Rot. Meine LED strahlte in einem hellen rot und drehte sich einige Male als der Lieutenant mich plötzlich am Kragen packte und gegen die nächste Wand drückte. Ich konnte keinen Schmerz spüren. Und meine Programmierung verbot es mir mich zu wehren. Auch die Drohung prallte an mir ab. Meine LED drehte sich wieder auf blau. Stumm wartete ich ab und starrte ihn an. Es meldete sich allerdings eine andere Stimme zu Wort. Ich hörte was sie sagte aber ich ließ meinen Blick auf dem Lieutenant. Dieser starrte mich ebenfalls weiter an. Er stellte mich allerdings wieder auf den Boden.
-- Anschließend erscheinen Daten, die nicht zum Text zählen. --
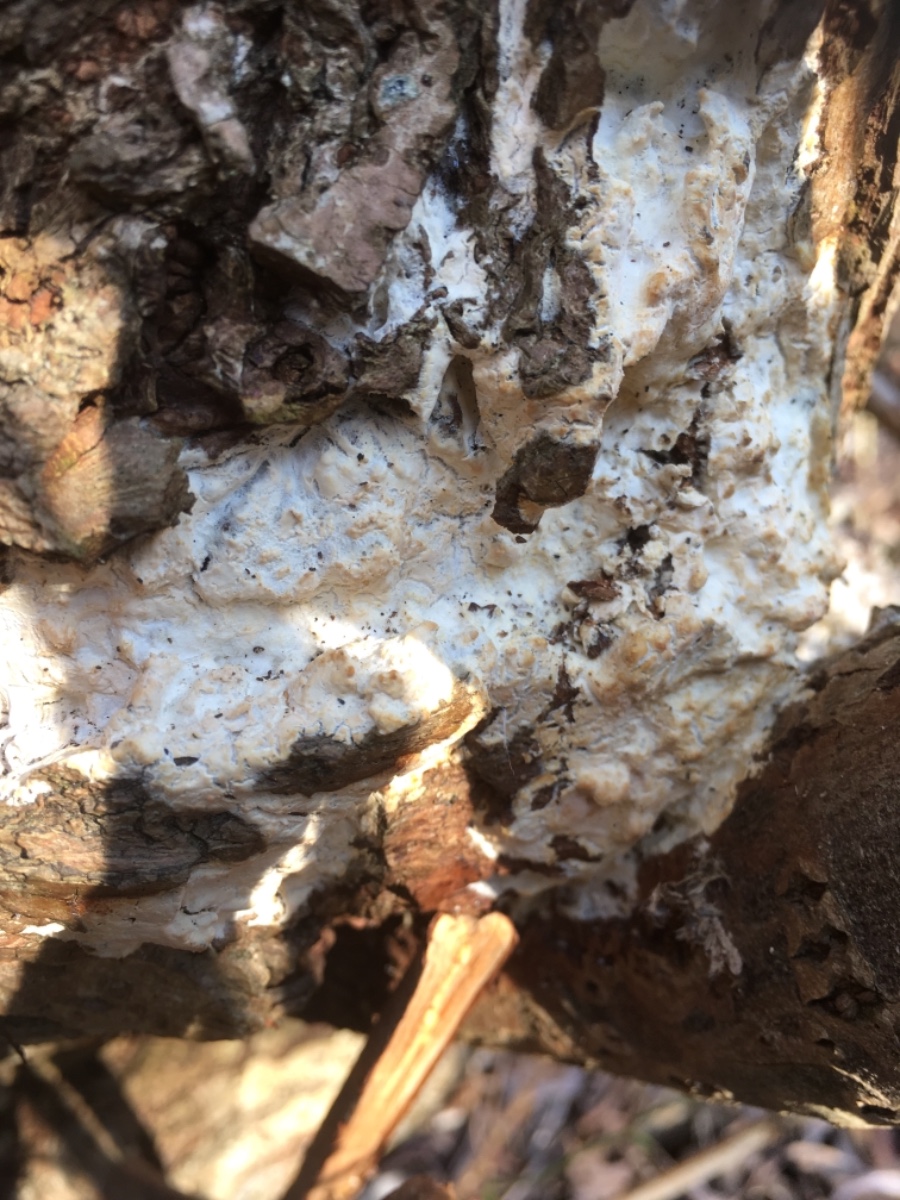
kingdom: Fungi
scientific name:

Ich bewegte mich trotzdem vorerst nicht.
Erst als er sich umdrehte sah ich an mir herab. Dann richtete ich meine Uniform. Sie war ein kleines Stück verrutscht. Software-Instabilität. Etwas verloren stand ich da. Da war schon wieder diese Meldung. Mein Blick folgte nun wieder dem Lieutenant. Ich versetzte mich in Bewegung und schlug den Weg zum Verhörraum ein. Mein Verhältnis zu dem Lieutenant schien weiterhin angespannt. Ich wusste einfach nicht was ich falsch machte. Dabei berechnete mein Sozialmodul doch immer die besten Möglichkeiten. Ich dachte ich hatte mich richtig entschieden. Und der Lieutenant war laut Aussagen ein großartiger Polizist. Amanda würde nicht begeistert sein. Wenigstens war ich noch nicht beschädigt worden.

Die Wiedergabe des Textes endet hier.